斫り(はつり)は別に現場監督の仕事ではありませんが。
斫りとは、下のような機械を使って、現場のコンクリートの塊を砕いて、削り取る作業です。
軽くはない機械(斫り機という)を抱え、刃先(ピックという)を斫りたい箇所に当てて、身体を固定しひたすら振動に耐える作業は、なかなかにきつい。もちろん専門的にする業者がいて「斫り屋」さんと呼ばれています。
この作業は現場でよくやったもんです、うんざりするほど。新人の頃から監督を辞めるまで。新人の頃は先輩から「ここはつっといて!」と指示されるまま、とにかくひたすらはつっていましたね。
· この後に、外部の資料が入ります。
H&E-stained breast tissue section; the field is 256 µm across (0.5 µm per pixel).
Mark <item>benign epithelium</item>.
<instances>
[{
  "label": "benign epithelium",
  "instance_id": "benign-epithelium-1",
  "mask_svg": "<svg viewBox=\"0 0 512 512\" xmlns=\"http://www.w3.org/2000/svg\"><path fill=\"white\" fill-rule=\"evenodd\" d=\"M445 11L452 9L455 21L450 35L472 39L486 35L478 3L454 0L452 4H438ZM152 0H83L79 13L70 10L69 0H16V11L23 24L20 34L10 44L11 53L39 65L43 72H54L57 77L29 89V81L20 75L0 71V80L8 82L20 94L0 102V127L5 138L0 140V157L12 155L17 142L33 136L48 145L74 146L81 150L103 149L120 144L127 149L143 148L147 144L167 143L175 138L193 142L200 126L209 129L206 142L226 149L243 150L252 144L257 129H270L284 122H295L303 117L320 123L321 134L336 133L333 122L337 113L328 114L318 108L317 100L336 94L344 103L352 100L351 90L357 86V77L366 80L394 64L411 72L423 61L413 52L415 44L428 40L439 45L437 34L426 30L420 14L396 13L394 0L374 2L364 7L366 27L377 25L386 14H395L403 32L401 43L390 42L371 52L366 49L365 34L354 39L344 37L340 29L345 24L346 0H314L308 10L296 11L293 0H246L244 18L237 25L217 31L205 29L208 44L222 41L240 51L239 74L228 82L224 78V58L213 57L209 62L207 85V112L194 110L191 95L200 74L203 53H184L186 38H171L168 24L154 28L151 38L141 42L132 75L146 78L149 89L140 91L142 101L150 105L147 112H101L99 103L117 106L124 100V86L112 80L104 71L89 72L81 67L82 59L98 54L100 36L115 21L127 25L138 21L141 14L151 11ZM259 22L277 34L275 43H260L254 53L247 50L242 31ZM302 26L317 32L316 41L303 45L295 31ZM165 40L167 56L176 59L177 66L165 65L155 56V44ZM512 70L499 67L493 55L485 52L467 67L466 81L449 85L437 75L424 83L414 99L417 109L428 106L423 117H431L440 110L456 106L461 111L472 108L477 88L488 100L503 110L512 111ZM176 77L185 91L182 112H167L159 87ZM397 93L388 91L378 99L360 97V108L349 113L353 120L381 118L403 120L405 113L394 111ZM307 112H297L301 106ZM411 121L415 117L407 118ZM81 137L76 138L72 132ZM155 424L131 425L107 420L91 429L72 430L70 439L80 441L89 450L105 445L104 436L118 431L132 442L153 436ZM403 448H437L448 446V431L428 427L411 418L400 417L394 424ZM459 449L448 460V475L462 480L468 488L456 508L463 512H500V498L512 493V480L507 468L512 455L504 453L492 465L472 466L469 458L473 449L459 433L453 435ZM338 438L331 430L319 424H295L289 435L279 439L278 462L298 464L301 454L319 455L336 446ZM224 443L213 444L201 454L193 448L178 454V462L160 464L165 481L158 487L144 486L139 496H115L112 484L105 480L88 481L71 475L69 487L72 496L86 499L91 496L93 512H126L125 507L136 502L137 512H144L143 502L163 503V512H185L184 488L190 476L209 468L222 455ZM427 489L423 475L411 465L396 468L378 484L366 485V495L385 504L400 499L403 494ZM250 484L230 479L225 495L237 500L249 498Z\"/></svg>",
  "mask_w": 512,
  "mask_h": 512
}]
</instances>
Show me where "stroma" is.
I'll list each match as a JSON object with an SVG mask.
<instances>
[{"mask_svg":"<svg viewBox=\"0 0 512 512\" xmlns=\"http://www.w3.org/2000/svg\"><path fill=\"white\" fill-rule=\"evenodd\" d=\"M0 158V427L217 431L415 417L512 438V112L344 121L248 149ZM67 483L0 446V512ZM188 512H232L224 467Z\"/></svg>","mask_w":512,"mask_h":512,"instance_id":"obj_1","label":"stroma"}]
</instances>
最初はコツも分からないので、少しずつしかはつれないし、やたらと力んでやるもんだから、疲れるばかりでしたが。なんだか肉体労働してるわオレ、って感じになります。
新人の頃は言われるまま何も考えることもなく作業をしていましたが、しばらくして現場のことが少しは分かってくると、なぜはつらないといけなくなったのか、その理由を知るところになります。
はつらないといけないのは、コンクリート打ちに失敗したから。で、「斫り屋」を呼ばないのは、そんなお金はないから。
失敗しちゃったけど、お金もないから自分らでリカバリしないといけない。そんな悲しい現場の現実がありました。そんなことを知ってしまってからは、はつり作業を命じられるたび、
先輩、あなたコン打ちミスりましたよね?
と心の中で叫びます。
まあ、ちょっとした作業で済むので、わざわざ業者に依頼するまでもない、という理由もあったりするのですがね。
建築では現場でコンクリート打ちをするので、うまくいかないのはあたり前だったりします。余計なところまでコンクリがはみ出たわ、とか。コンクリの圧力で型枠が膨らんでもたわ、とか。ドレンを据えておかなあかんかったけど忘れてしもたわ、とか。
なんだかんだと、はつらなきゃいけない場面はよくあるものです。
新人の頃いやというほどはつりをやらされるので、自分が現場を持ったら、こうはならないでおこうと、強く心に誓います。オレがやるからにはコン打ちはびしっと締めて、手ぬかりなくやり遂げるぜ、なんてね。
でも、はっつてるんですよね、結局。ミスしてるわけですよね、自分。
建築現場は、頭で思い描いていた通りにはならんもんです。